◆ Data:
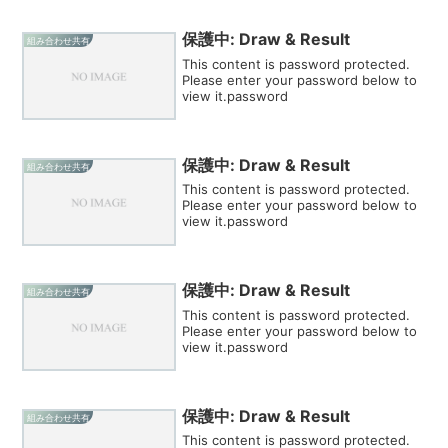
保護中: Draw & Result
組み合わせ共有
This content is password protected.
Please enter your password below to
view it.password
保護中: Draw & Result
組み合わせ共有
This content is password protected.
Please enter your password below to
view it.password
保護中: Draw & Result
組み合わせ共有
This content is password protected.
Please enter your password below to
view it.password
保護中: Draw & Result
組み合わせ共有
This content is password protected.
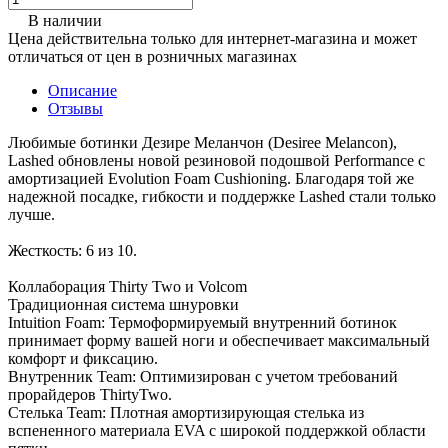
В наличии
Цена действительна только для интернет-магазина и может
отличаться от цен в розничных магазинах
Описание
Отзывы
Любимые ботинки Дезире Меланчон (Desiree Melancon),
Lashed обновлены новой резиновой подошвой Performance с
амортизацией Evolution Foam Cushioning. Благодаря той же
надежной посадке, гибкости и поддержке Lashed стали только
лучше.
Жесткость: 6 из 10.
Коллаборация Thirty Two и Volcom
Традиционная система шнуровки
Intuition Foam: Термоформируемый внутренний ботинок
принимает форму вашей ноги и обеспечивает максимальный
комфорт и фиксацию.
Внутренник Team: Оптимизирован с учетом требований
прорайдеров ThirtyTwo.
Стелька Team: Плотная амортизирующая стелька из
вспененного материала EVA с широкой поддержкой области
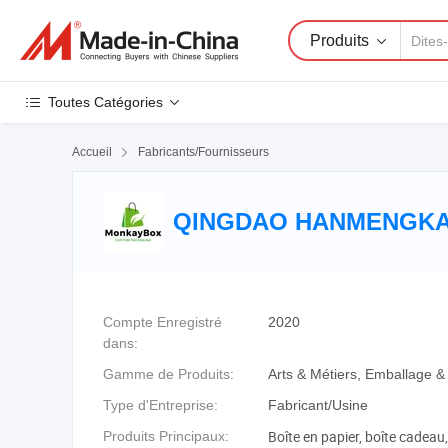
Produits
Toutes Catégories
Accueil

Fabricants/Fournisseurs
QINGDAO HANMENGKAI
Compte Enregistré
2020
dans:
Gamme de Produits:
Arts & Métiers, Emballage &
Type d'Entreprise:
Fabricant/Usine
Boîte en papier, boîte cadeau,
Produits Principaux:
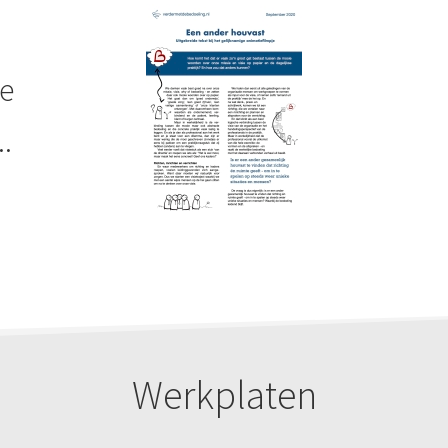
ie
..
Werkplaten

◆ Written task:
Transcribe exactly the lines from the one holding "Цена действительна только" through the final line of the material above, both ends included; any pictures should be dropped.

◆ Worked solution:
Цена действительна только для интернет-магазина и может
отличаться от цен в розничных магазинах
Описание
Отзывы
Любимые ботинки Дезире Меланчон (Desiree Melancon),
Lashed обновлены новой резиновой подошвой Performance с
амортизацией Evolution Foam Cushioning. Благодаря той же
надежной посадке, гибкости и поддержке Lashed стали только
лучше.
Жесткость: 6 из 10.
Коллаборация Thirty Two и Volcom
Традиционная система шнуровки
Intuition Foam: Термоформируемый внутренний ботинок
принимает форму вашей ноги и обеспечивает максимальный
комфорт и фиксацию.
Внутренник Team: Оптимизирован с учетом требований
прорайдеров ThirtyTwo.
Стелька Team: Плотная амортизирующая стелька из
вспененного материала EVA с широкой поддержкой области
Produits
Toutes Catégories
Accueil

Fabricants/Fournisseurs
QINGDAO HANMENGKAI
Compte Enregistré
2020
dans:
Gamme de Produits:
Arts & Métiers, Emballage &
Type d'Entreprise:
Fabricant/Usine
Boîte en papier, boîte cadeau,
Produits Principaux:
ie
..
Werkplaten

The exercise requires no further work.